Note that you don't need to call foundVariable for the source or output-file command-line variables in the example above, because the specification has stated that both of these must occur at least once. If the user calls your application without providing each of these at least once then an IllegalArgumentException will cause the application to exit after processMainArgs is called. So, once you get past that, it's safe to assume that both of these variables must be found.

But the output-format command-line variable is optional so you ought to call foundVariable to determine whether or not it was provided by the user. You can simply call getValuesFromVariable and an empty List will be returned if the user did not supply a value for output-format, but remember that calling get(0) on an empty list will cause an IndexOutOfBoundsException to be thrown.

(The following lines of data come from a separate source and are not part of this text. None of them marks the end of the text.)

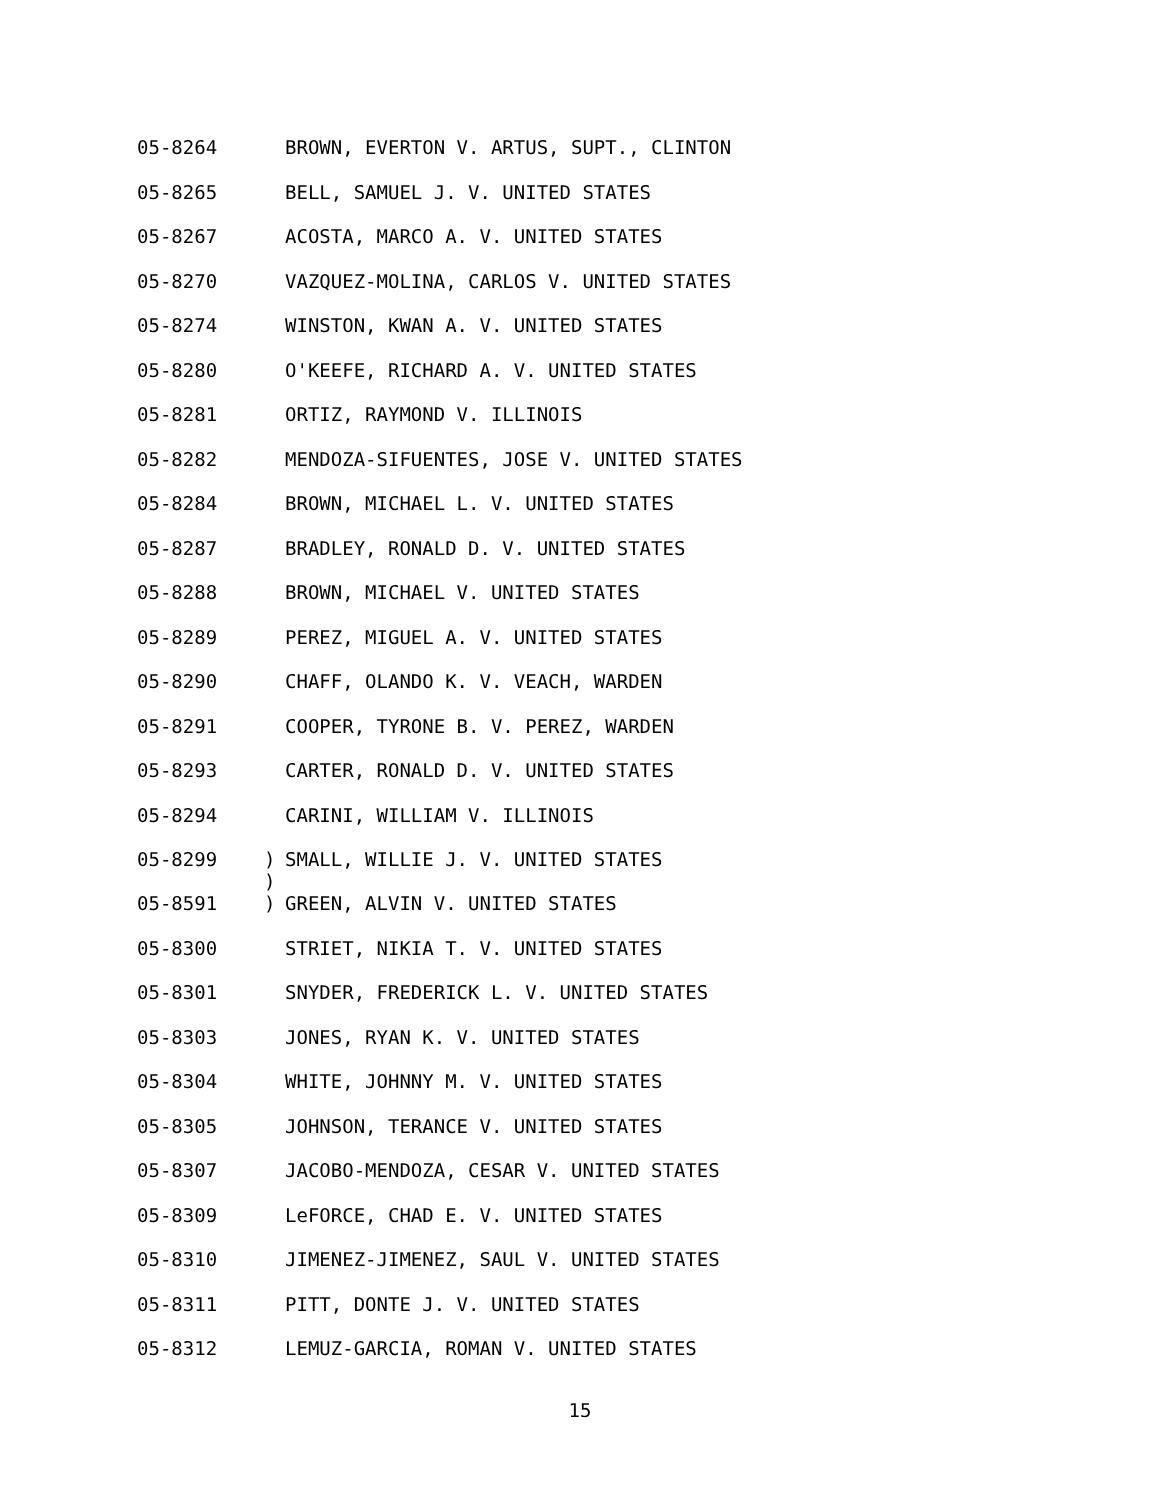05-8264 BROWN, EVERTON V. ARTUS, SUPT., CLINTON
05-8265 BELL, SAMUEL J. V. UNITED STATES
05-8267 ACOSTA, MARCO A. V. UNITED STATES
05-8270 VAZQUEZ-MOLINA, CARLOS V. UNITED STATES
05-8274 WINSTON, KWAN A. V. UNITED STATES
05-8280 O'KEEFE, RICHARD A. V. UNITED STATES
05-8281 ORTIZ, RAYMOND V. ILLINOIS
05-8282 MENDOZA-SIFUENTES, JOSE V. UNITED STATES
05-8284 BROWN, MICHAEL L. V. UNITED STATES
05-8287 BRADLEY, RONALD D. V. UNITED STATES
05-8288 BROWN, MICHAEL V. UNITED STATES
05-8289 PEREZ, MIGUEL A. V. UNITED STATES
05-8290 CHAFF, OLANDO K. V. VEACH, WARDEN
05-8291 COOPER, TYRONE B. V. PEREZ, WARDEN
05-8293 CARTER, RONALD D. V. UNITED STATES
05-8294 CARINI, WILLIAM V. ILLINOIS
05-8299 ) SMALL, WILLIE J. V. UNITED STATES
)
05-8591 ) GREEN, ALVIN V. UNITED STATES
05-8300 STRIET, NIKIA T. V. UNITED STATES
05-8301 SNYDER, FREDERICK L. V. UNITED STATES
05-8303 JONES, RYAN K. V. UNITED STATES
05-8304 WHITE, JOHNNY M. V. UNITED STATES
05-8305 JOHNSON, TERANCE V. UNITED STATES
05-8307 JACOBO-MENDOZA, CESAR V. UNITED STATES
05-8309 LeFORCE, CHAD E. V. UNITED STATES
05-8310 JIMENEZ-JIMENEZ, SAUL V. UNITED STATES
05-8311 PITT, DONTE J. V. UNITED STATES
05-8312 LEMUZ-GARCIA, ROMAN V. UNITED STATES
15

Notice that a Pattern has been specified in the declaration of the output-format command-line variable. This means that the value provided by the user for output-format must entirely (not partially) match the specified Pattern. In this case the pattern is a simple choice between "zip" or "tarball" but any valid Pattern object can be provided. If the command-line value for output-format does not entirely match the specified pattern then an IllegalArgumentException will be thrown.

Rules for command-line flags and variables

When using MainArgsHandler, command-line flags are supplied in the command-line call to your application by typing two hyphens followed by the flag name. A flag name must start and end with lowercase a-z characters, and single hyphens can be used within the name to effect spacing. So the name "example-flag-name" is valid, but "example--flag--name" is not valid (because double-hyphens are being used as spacing), nor is "example-name-" (because the name ends with a hyphen).

Command-line variables are supplied in the command-line call to your application by typing two hyphens, then the variable name, then an equals symbol, then the value the user wants to provide for that variable. A command-line variable name must follow the same rules which apply to a flag name. The value can be any sequence of printable characters, but bear in mind that the user will need to wrap the value in double-quote symbols if the value contains spaces, otherwise the space will cause the command-line to think that a new argument has been found. Also be aware that when double-quote symbols are used to wrap a value, these double-quote delimiters are stripped out before the value reaches the main method, so they do not form part of the value.

You cannot use the same name for both command-line flags and command-line variables.

Download MainArgsHandler

The source code for MainArgsHandler can be found in my repository on Codeberg. Be aware that it also depends on the JavaIntervals package so you'll need to grab that too.